Your answer should consist of all lines in the listing that hold the word "ratio".
===============
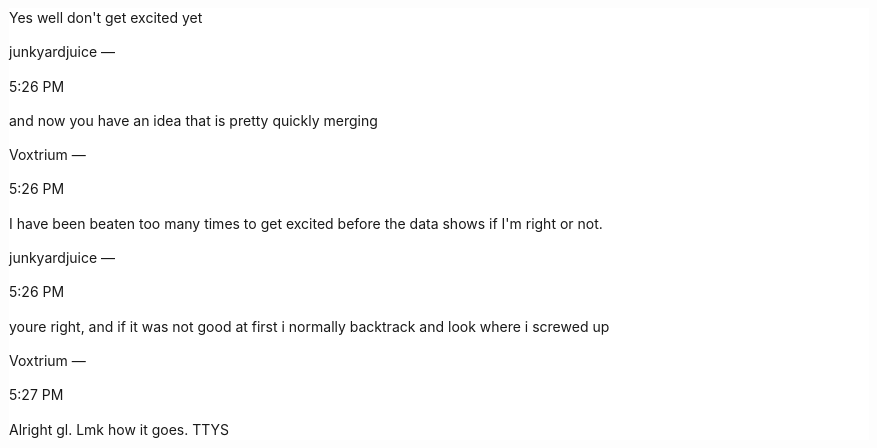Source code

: Yes well don't get excited yet



junkyardjuice —

5:26 PM

and now you have an idea that is pretty quickly merging



Voxtrium —

5:26 PM

I have been beaten too many times to get excited before the data shows if I'm right or not.



junkyardjuice —

5:26 PM

youre right, and if it was not good at first i normally backtrack and look where i screwed up



Voxtrium —

5:27 PM

Alright gl. Lmk how it goes. TTYS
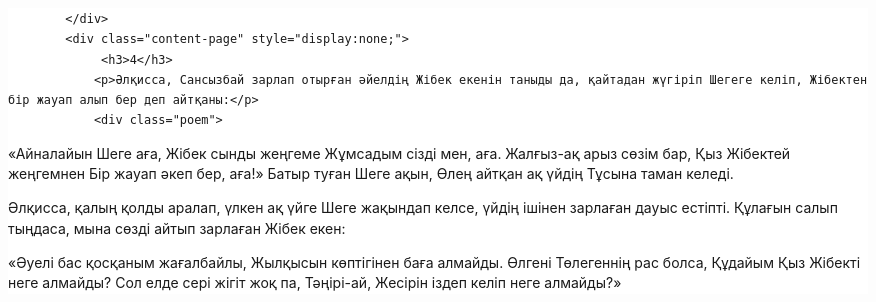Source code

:             </div>
            <div class="content-page" style="display:none;">
                 <h3>4</h3>
                <p>Әлқисса, Сансызбай зарлап отырған әйелдің Жібек екенін таныды да, қайтадан жүгіріп Шегеге келіп, Жібектен бір жауап алып бер деп айтқаны:</p>
                <div class="poem">
«Айналайын Шеге аға,
Жібек сынды жеңгеме
Жұмсадым сізді мен, аға.
Жалғыз-ақ арыз сөзім бар,
Қыз Жібектей жеңгемнен
Бір жауап әкеп бер, аға!»
Батыр туған Шеге ақын,
Өлең айтқан ақ үйдің
Тұсына таман келеді.
</div>
<p>Әлқисса, қалың қолды аралап, үлкен ақ үйге Шеге жақындап келсе, үйдің ішінен зарлаған дауыс естіпті. Құлағын салып тыңдаса, мына сөзді айтып зарлаған Жібек екен:</p>
                <div class="poem">
«Әуелі бас қосқаным жағалбайлы,
Жылқысын көптігінен баға алмайды.
Өлгені Төлегеннің рас болса,
Құдайым Қыз Жібекті неге алмайды?
Сол елде сері жігіт жоқ па, Тәңірі-ай,
Жесірін іздеп келіп неге алмайды?»
</div>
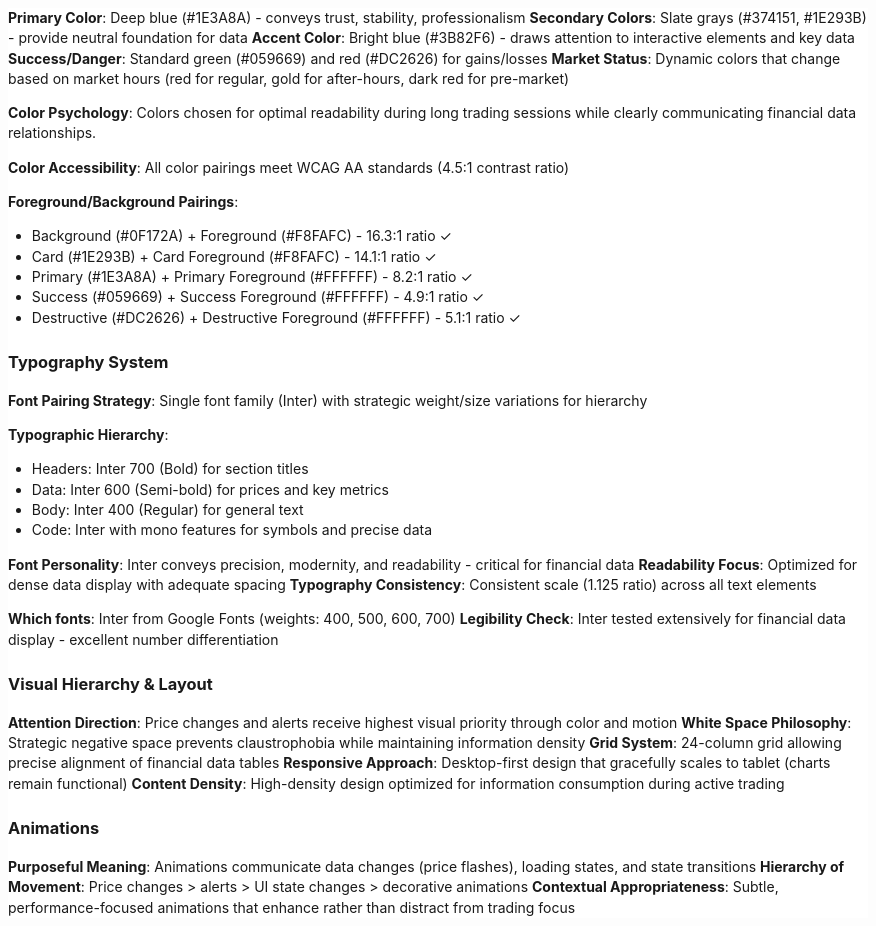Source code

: **Primary Color**: Deep blue (#1E3A8A) - conveys trust, stability, professionalism
**Secondary Colors**: Slate grays (#374151, #1E293B) - provide neutral foundation for data
**Accent Color**: Bright blue (#3B82F6) - draws attention to interactive elements and key data
**Success/Danger**: Standard green (#059669) and red (#DC2626) for gains/losses
**Market Status**: Dynamic colors that change based on market hours (red for regular, gold for after-hours, dark red for pre-market)

**Color Psychology**: Colors chosen for optimal readability during long trading sessions while clearly communicating financial data relationships.

**Color Accessibility**: All color pairings meet WCAG AA standards (4.5:1 contrast ratio)

**Foreground/Background Pairings**:
- Background (#0F172A) + Foreground (#F8FAFC) - 16.3:1 ratio ✓
- Card (#1E293B) + Card Foreground (#F8FAFC) - 14.1:1 ratio ✓  
- Primary (#1E3A8A) + Primary Foreground (#FFFFFF) - 8.2:1 ratio ✓
- Success (#059669) + Success Foreground (#FFFFFF) - 4.9:1 ratio ✓
- Destructive (#DC2626) + Destructive Foreground (#FFFFFF) - 5.1:1 ratio ✓

### Typography System
**Font Pairing Strategy**: Single font family (Inter) with strategic weight/size variations for hierarchy

**Typographic Hierarchy**: 
- Headers: Inter 700 (Bold) for section titles
- Data: Inter 600 (Semi-bold) for prices and key metrics  
- Body: Inter 400 (Regular) for general text
- Code: Inter with mono features for symbols and precise data

**Font Personality**: Inter conveys precision, modernity, and readability - critical for financial data
**Readability Focus**: Optimized for dense data display with adequate spacing
**Typography Consistency**: Consistent scale (1.125 ratio) across all text elements

**Which fonts**: Inter from Google Fonts (weights: 400, 500, 600, 700)
**Legibility Check**: Inter tested extensively for financial data display - excellent number differentiation

### Visual Hierarchy & Layout
**Attention Direction**: Price changes and alerts receive highest visual priority through color and motion
**White Space Philosophy**: Strategic negative space prevents claustrophobia while maintaining information density
**Grid System**: 24-column grid allowing precise alignment of financial data tables
**Responsive Approach**: Desktop-first design that gracefully scales to tablet (charts remain functional)
**Content Density**: High-density design optimized for information consumption during active trading

### Animations
**Purposeful Meaning**: Animations communicate data changes (price flashes), loading states, and state transitions
**Hierarchy of Movement**: Price changes > alerts > UI state changes > decorative animations
**Contextual Appropriateness**: Subtle, performance-focused animations that enhance rather than distract from trading focus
===============
- _Solution for this task_:
**Color Accessibility**: All color pairings meet WCAG AA standards (4.5:1 contrast ratio)
- Background (#0F172A) + Foreground (#F8FAFC) - 16.3:1 ratio ✓
- Card (#1E293B) + Card Foreground (#F8FAFC) - 14.1:1 ratio ✓  
- Primary (#1E3A8A) + Primary Foreground (#FFFFFF) - 8.2:1 ratio ✓
- Success (#059669) + Success Foreground (#FFFFFF) - 4.9:1 ratio ✓
- Destructive (#DC2626) + Destructive Foreground (#FFFFFF) - 5.1:1 ratio ✓
**Typography Consistency**: Consistent scale (1.125 ratio) across all text elements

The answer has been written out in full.